» **Extracto de la página**
Ha conmocionado a la opinión pública el insólito fallo que redujo la pena a un hombre condenado por abuso sexual de un niño, sustentado en la orientación sexual de la víctima, calificada de "gay”, por Horacio Piombo y Benjamín Sal Llargués, miembros de la Sala Primera del Tribunal de Casación Penal bonearense. Sorprende la disposición por el atenuante para beneficiar al violador de un pequeño de 6 años, ya que es dudoso que a esa edad tenga definida su inclinación sexual.

Pero aún así, resulta aberrante que se hayan antepuesto supuestos abusos anteriores para morigerar la pena e ignoren los alcances de la ley 26.061, promulgada en octubre de 2005 para reconocer los derechos de los chicos, de manera de garantizar el ejercicio y disfrute pleno, efectivo y permanente de aquellos reconocidos en el ordenamiento jurídico nacional y en los tratados internacionales.

La cuestionada Cámara no ha respetado al niño abusado en su condición de sujeto de derecho, su edad, grado de madurez, capacidad de discernimiento y, en particular, el artículo 22 que establece el derecho a la dignidad. Los menores gozan del respeto a su dignidad, reputación y propia imagen. En este caso, graciosamente se le imputó a la víctima la culpabilidad de ser homosexual.

» **Qué harás**
[1] Según el texto sobre el fallo que redujo la pena, ¿en qué mes y año se promulgó la ley 26.061?
[2] Continúa el texto sobre el fallo que redujo la pena a partir de su última oración.
Las filas no tienen ninguna relación con esto.

» **Datos mostrados**
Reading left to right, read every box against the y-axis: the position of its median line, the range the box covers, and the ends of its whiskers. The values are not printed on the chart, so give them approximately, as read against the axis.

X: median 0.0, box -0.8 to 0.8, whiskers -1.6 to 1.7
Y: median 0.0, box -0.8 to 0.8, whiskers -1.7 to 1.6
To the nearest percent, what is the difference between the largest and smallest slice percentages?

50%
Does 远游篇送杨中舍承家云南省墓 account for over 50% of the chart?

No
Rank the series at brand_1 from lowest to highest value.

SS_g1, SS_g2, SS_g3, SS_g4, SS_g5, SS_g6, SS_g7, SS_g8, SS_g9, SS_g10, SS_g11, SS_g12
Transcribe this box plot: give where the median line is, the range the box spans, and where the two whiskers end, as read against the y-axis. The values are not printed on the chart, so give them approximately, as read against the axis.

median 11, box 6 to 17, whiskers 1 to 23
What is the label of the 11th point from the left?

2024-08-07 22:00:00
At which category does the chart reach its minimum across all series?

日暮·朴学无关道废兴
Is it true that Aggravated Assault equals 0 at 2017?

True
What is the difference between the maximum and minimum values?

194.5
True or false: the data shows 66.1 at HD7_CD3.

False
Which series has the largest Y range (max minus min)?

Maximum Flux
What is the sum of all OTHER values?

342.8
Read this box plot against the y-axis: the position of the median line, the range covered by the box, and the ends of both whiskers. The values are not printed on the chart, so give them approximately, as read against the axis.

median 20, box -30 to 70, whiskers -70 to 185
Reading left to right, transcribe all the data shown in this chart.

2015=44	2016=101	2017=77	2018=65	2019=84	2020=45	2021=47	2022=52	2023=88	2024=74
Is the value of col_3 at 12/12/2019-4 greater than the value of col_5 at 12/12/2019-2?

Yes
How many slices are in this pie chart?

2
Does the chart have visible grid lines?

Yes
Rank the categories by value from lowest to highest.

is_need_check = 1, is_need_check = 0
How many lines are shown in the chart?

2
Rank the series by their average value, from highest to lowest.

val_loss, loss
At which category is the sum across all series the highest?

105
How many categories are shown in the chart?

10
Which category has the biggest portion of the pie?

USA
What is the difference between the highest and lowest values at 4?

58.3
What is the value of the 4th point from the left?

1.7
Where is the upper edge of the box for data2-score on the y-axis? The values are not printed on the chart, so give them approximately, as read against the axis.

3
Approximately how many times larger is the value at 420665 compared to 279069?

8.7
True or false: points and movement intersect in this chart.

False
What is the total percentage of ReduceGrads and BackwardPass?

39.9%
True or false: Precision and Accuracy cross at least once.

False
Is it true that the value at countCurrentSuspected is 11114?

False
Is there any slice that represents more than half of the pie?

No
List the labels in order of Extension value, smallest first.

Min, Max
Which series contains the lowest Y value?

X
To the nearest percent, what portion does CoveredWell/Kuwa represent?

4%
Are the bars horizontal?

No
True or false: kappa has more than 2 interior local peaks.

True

» **Respuestas**
[1] En octubre de 2005.

[2]
El Instituto Nacional contra la Discriminación, la Xenofobia y el Racismo (Inadi) intervendrá de oficio en el caso y recurrirá a todas las instancias para revertir la sentencia. Además hace una revelación que compromete más todavía a los jueces, al observar que se trata de los mismos que también resolvieron reducir la pena a un pastor evangélico que abusó de dos niñas, con el argumento de que por la clase social baja a la que pertenecían las abusadas, estaban acostumbradas a tener sexo a muy corta edad.

Es importante recordar que está en juego el derecho fundamental del niño a la protección contra toda forma de perjuicio o abuso físico o mental, incluido el abuso sexual, y para ello nos remitimos al artículo 19 de la Convención Sobre los Derechos del Niño, incorporada a la Constitución Nacional. Por ello es de esperar que los órganos de control de la conducta de los jueces adopten las previsiones para determinar el comportamiento de ambos magistrados, determinar sus responsabilidades y si lo actuado se ajustó estrictamente a derecho.